Question

Three particles having charges in the ratio of 2:3:5 produce the same point on the photographic film in the Thomson experiment. Their masses are in the ratio of
(A) $2:3:5$
(B) $5:3:2$
(C) $15:10:6$
(D) $3:5:2$

Answer 1

Hint: In the question, the result of a Thomson experiment is given. J.J Thomson did this experiment to find the specific charge of electrons. In general Thomson, the experiment is used to find the specific charge of charged particles. We know the ratio of charges for the three particles. Using this ratio we have to find the ratio of the masses of the particles.

Complete step by step solution:
We know that, by definition
A specific charge is the ratio of charge of a particle to its mass.
The specific charge of any charged particle can be written as $\dfrac{q}{m}$
Where $q$ stands for the charge of the particle and $m$stands for the mass of the particle.
Since the three particles will produce the same point on the photographic film we can say that the three particles will have the same specific charge
i.e.
$\dfrac{q}{m} = constt.$
$\Rightarrow q \propto m$
From this, we can say that
$\dfrac{{{q_1}}}{{{m_1}}} = \dfrac{{{q_2}}}{{{m_2}}} = \dfrac{{{q_3}}}{{{m_3}}} = constt$
Since ${q_1}:{q_2}:{q_3} = 2:3:5$
The ratio of masses will also be the same in order to satisfy the above condition,
i.e.${m_1}:{m_2}:{m_3} = 2:3:5$

The answer is: Option (A): $2:3:5$

Note:
The main principle of the Thomson experiment is that when a beam of electrons is exposed to a magnetic field and an electric field it will experience a force.

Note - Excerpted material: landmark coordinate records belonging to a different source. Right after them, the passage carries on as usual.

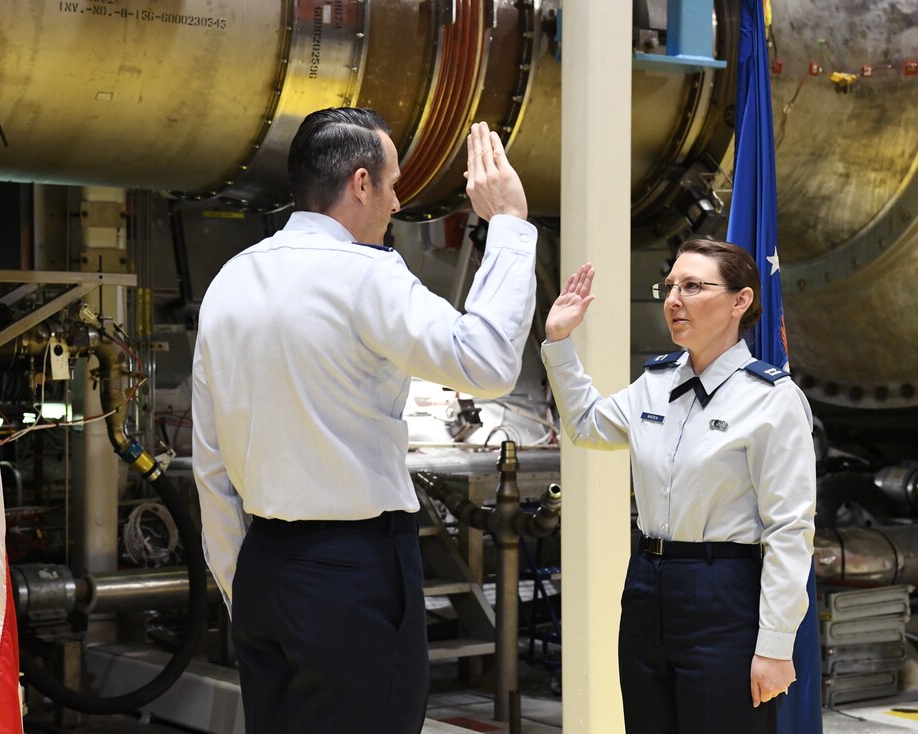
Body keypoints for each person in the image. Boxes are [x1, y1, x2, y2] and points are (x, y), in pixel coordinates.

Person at [191, 107, 536, 734]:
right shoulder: (365, 275)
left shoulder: (229, 281)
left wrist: (241, 584)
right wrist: (509, 226)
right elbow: (486, 361)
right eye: (395, 184)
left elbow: (209, 462)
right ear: (360, 183)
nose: (397, 200)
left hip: (262, 572)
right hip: (349, 574)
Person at [541, 238, 815, 733]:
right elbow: (585, 424)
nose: (673, 300)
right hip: (647, 583)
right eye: (669, 287)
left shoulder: (772, 400)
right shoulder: (656, 383)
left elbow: (790, 530)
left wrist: (775, 646)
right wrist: (559, 344)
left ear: (741, 301)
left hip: (724, 590)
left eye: (693, 286)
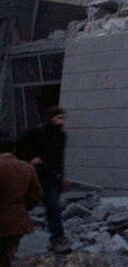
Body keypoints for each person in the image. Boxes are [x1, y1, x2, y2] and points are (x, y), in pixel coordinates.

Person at [17, 107, 69, 253]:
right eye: (59, 118)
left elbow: (59, 159)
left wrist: (61, 177)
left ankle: (55, 238)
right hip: (38, 175)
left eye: (63, 118)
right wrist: (30, 160)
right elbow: (20, 146)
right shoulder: (38, 132)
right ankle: (56, 238)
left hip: (52, 176)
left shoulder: (61, 136)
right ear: (51, 118)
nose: (62, 121)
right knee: (50, 205)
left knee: (53, 207)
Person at [0, 140, 44, 267]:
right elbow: (37, 194)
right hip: (17, 221)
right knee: (7, 255)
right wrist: (23, 207)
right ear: (13, 150)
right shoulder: (26, 167)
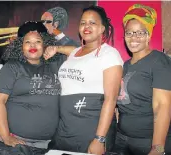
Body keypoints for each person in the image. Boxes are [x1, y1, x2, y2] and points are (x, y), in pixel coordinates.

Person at [44, 5, 123, 155]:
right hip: (65, 127)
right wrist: (56, 48)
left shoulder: (109, 54)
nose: (86, 26)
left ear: (102, 28)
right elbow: (74, 52)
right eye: (83, 22)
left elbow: (110, 100)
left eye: (92, 23)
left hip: (90, 127)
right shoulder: (74, 52)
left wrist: (99, 139)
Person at [0, 21, 64, 154]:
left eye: (37, 41)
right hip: (17, 140)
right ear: (20, 46)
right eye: (27, 42)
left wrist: (57, 49)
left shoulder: (54, 65)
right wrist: (6, 136)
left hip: (48, 142)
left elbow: (80, 52)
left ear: (45, 44)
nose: (32, 45)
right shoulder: (12, 67)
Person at [114, 4, 171, 155]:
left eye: (140, 32)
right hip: (121, 139)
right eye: (129, 33)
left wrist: (157, 148)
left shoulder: (159, 61)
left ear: (149, 35)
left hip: (148, 142)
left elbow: (162, 106)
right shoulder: (125, 65)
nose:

The net force experienced by the electron can be made zero by adjusting the magnitude and direction of the fields. The experiment is constructed using a discharge tube and two opposite charged electrodes. When we apply a potential difference across the two electrodes electrons will be emitted from the cathode. The force acting on these electrons is adjusted and the relation between the mass and charge is obtained.